All eyes will be on whether PM Modi and Chinese President Xi Jinping meet there in an effort to resolve the four-year old ongoing military standoff at the LAC. In an interview to Newsweek magazine in April, PM Modi called India-China ties “important and significant”, and said the standoff must be “urgently addresses” through talks, refraining from any criticism of China’s actions. 

The next big item on the agenda for the government will be keeping the balance between the U.S. and Russia, the global north and the global south. In his second term, PM Modi had won accolades for navigating India to a “sweet spot” over issues like the Russia-Ukraine war, where both sides have been keen to court India’s favour.

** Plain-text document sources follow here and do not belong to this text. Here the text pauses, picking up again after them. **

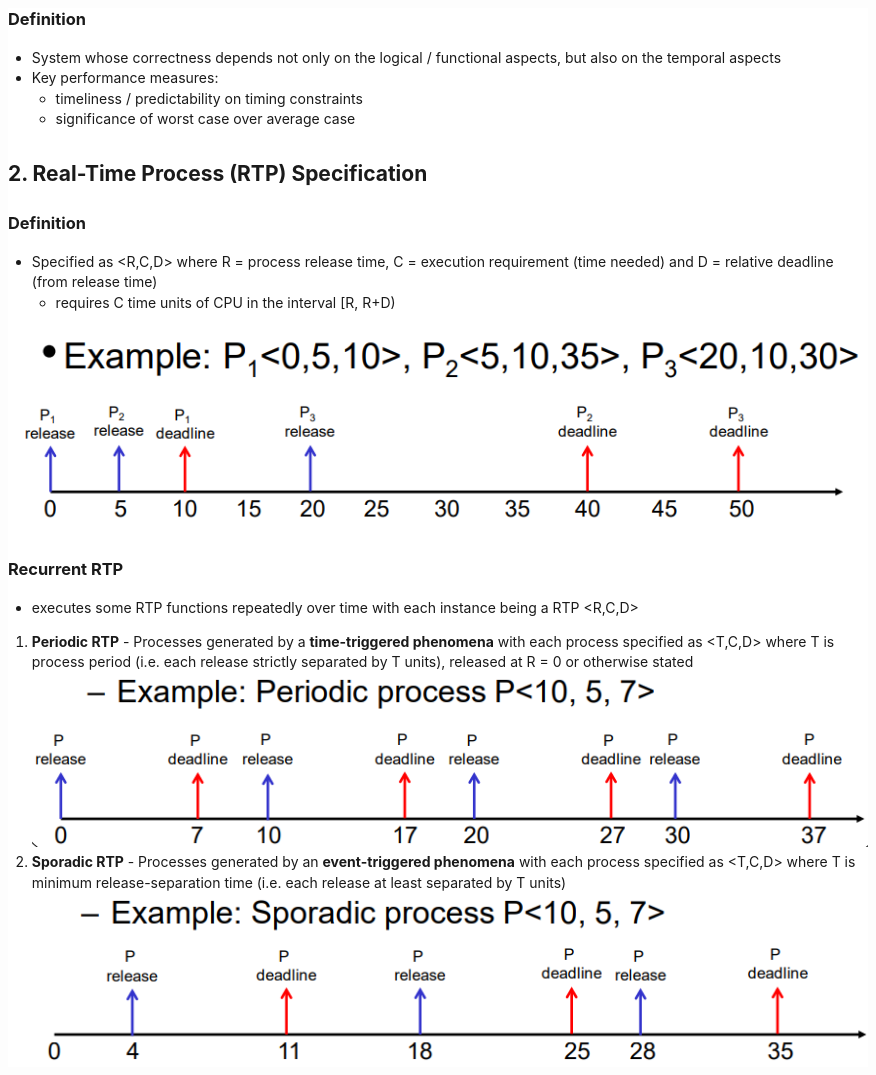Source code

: 
### Definition

- System whose correctness depends not only on the logical / functional aspects, but also on the temporal aspects
- Key performance measures:
    - timeliness / predictability on timing constraints
    - significance of worst case over average case

## 2\. Real-Time Process (RTP) Specification

### Definition

- Specified as $\text{<R,C,D>}$ where $\text{R}$ = process release time, $\text{C}$ = execution requirement (time needed) and $\text{D}$ = relative deadline (from release time)
    - requires $\text{C}$ time units of CPU in the interval $[\text{R, R+D})$

![ebbeeef67d3972d5e07f1c5362e13805.png](../../_resources/ebbeeef67d3972d5e07f1c5362e13805.png)

### Recurrent RTP

- executes some RTP functions repeatedly over time with each instance being a RTP $\text{<R,C,D>}$

1.  **Periodic RTP** \- Processes generated by a **time-triggered phenomena** with each process specified as $\text{<T,C,D>}$ where $\text{T}$ is process period (i.e. each release strictly separated by $\text{T}$ units), released at $\text{R}$ = 0 or otherwise stated
    ![03ec42b4279a550e644be77cb13899df.png](../../_resources/03ec42b4279a550e644be77cb13899df.png)
2.  **Sporadic RTP** \- Processes generated by an **event-triggered phenomena** with each process specified as $\text{<T,C,D>}$ where $\text{T}$ is minimum release-separation time (i.e. each release at least separated by $\text{T}$ units)
    ![080d18b42545c090eacaaa3a48e9412a.png](../../_resources/080d18b42545c090eacaaa3a48e9412a.png)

In the next few weeks, more of the balancing will be on display as PM leaves for Italy on June 13-14 to attend the G-7 outreach with western countries and is due in Astana on July 3-4, where Russian President Putin is expected to be present, and later in October to Russia for the BRICS summit.

While Mr. Modi is not expected to attend the Swiss Peace Conference on Ukraine this weekend, India’s decision to participate at an official level indicates that it is keeping the door open for an evolving role in resolving the conflict. A balancing posture will also give New Delhi space to wait out the next few months until U.S. elections — as the possibility of a Trump presidency and change in Washington would “upend what is still left of the international order”, Mr. Saran said.

As in his previous terms, Mr. Modi will seek to establish India’s imprint on global affairs — if his first term saw a number of “soft power” initiatives including International Yoga Day, and mega-shows involving the diaspora worldwide, the second term culminated in the G-20 summit and the showcasing of India’s diplomatic and organisational prowess. The next term might see an early indicator of the government’s plans this September, as PM Modi is expected to attend the UN General Assembly, possibly joining other G-4 members (Germany, Japan and Brazil) for a major pitch to fast-track UN reform aimed at the expansion of the permanent seats at the Security Council, which has been elusive so far, and also setting the course for India’s next run for a non-permanent UNSC seat in 2028-2029. PM Modi has also made a pitch to host the COP Climate Change Summit in 2028.